The number before the colon tells Python where to start, the one after the colon where to end. So ‘[6:]‘ means to start after the 6th character (or rather from index 6, since indices start at 0) and continue until the end of the string (because no number was given).

regex

>>> import re
>>> regex = "(^Name: )(.+)"

>>> our_string = "Name: this-is-the-name"
>>> re.match(regex, our_string).group(2)
'this-is-the-name'

>>> our_other_string = "Name: a name"
>>> re.match(regex, our_other_string).group(2)
'a name'

The regular expression is defined in the regex variable. It describes a string that starts with “Name: ” and is followed by at least one other character. The parentheses define groups, which we’ll use to get the part we’re interested in, i.e. the part after “Name: “.

match() will return a match object if zero or more characters at the beginning of the string match the regular expression pattern. Which means we don’t actually need the ‘^‘ at the start of our regex to only match the start of the string.

group() will return one or more subgroups of the match. The zeroth group is the entire match. Thanks to the parentheses in our regex definition we also have a first group (“Name: “) and a second group (the thing we’re after).

which one to use

Going through the options they all have disadvantages:
lstrip() strips characters not strings, but we want to strip a certain string.
split() returns two things of which we need only one after we have lstrip()-ed it.
replace() returns a changed copy of a string, while we just want to parse the original string.
– string slicing ditches the first 6 characters not caring what they are.
– regex feels like a bit too much.

However, two of them have a distinct advantage over the others.

As I said in the introduction, the context of this problem was the code of an auto-test. More specifically, the “Name: [name]” is returned by Selenium WebDriver as the content of an html tag. So without knowing or seeing the application, just from reading the code that retrieves the content of the tag, you have no idea what this string is that we are manipulating.

So that’s the first thing we want from our solution: it should give as much information about the string we are manipulating as possible. This means that split() and string slicing are not an option. The split() solution only tells you there’s a colon followed by a whitespace in the string. The string slicing solution only tells you there are at least 7 characters in the string.

Secondly, the solution should capture our intention as clearly as possible, which is getting the [name] from the string “Name: [name]”. That means lstrip() is out, because it strips characters, not a specific string.

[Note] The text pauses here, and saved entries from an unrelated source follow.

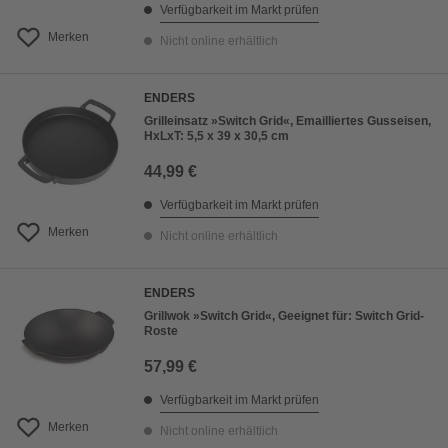
Verfügbarkeit im Markt prüfen
Merken
Nicht online erhältlich
ENDERS
Grilleinsatz »Switch Grid«, Emailliertes Gusseisen,
HxLxT: 5,5 x 39 x 30,5 cm
44,99 €
Verfügbarkeit im Markt prüfen
Merken
Nicht online erhältlich
ENDERS
Grillwok »Switch Grid«, Geeignet für: Switch Grid-
Roste
57,99 €
Verfügbarkeit im Markt prüfen
Merken
Nicht online erhältlich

You could argue something similar for replace(), since the “replace with empty string” is a somewhat clever hack to use something intended for editing to retrieve a specific part of a string. On the other hand, the code is clear enough – unlike lstrip() where the characters-not-string might become a bit of a surprise down the line.

So basically we’re left with replace() and regex. At the office we hadn’t figured out that replace() has a count argument, so based on ‘But what if there’s a “Name: ” in the content of the tag?’, we went with the regex solution. Regardless, I still think that the regex solution is the clearest one.

conclusion

The Zen of Python states: “Explicit is better than implicit.” This one sentence is the reason I can write a whole blog post about what the best way is to get [name] from “Name: [name]”. Code being explicit about what it’s doing and what it is trying to do, matters. The more explicit it is, the better it can serve as documentation.

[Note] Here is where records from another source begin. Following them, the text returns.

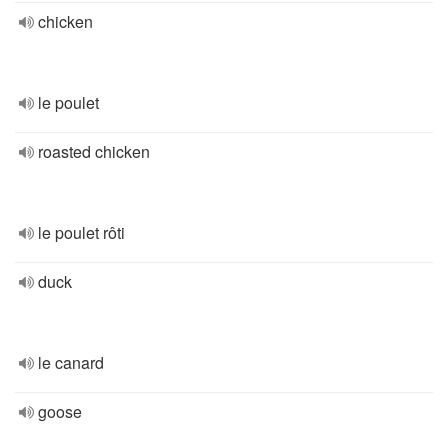
chicken
le poulet
roasted chicken
le poulet rôti
duck
le canard
goose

But what if you have to choose? The regex solution is indeed the clearest – assuming you know some regex, that is. So the solution that’s most explicit about what the string is and what our intentions with it are, is the least explicit about how it does what it does. (Also, if you have trouble understanding what it does, it will be hard to determine the intentions behind the code.) So what now?

Personally I will always trade the code being less explicit about what it does for being more explicit about the thing-under-test and what my intentions are. Because figuring out what the thing-under-test exactly does and what someone’s intentions were, are hard things to do. Learning some new things about a programming language or tool, significantly less so – even if it’s regex.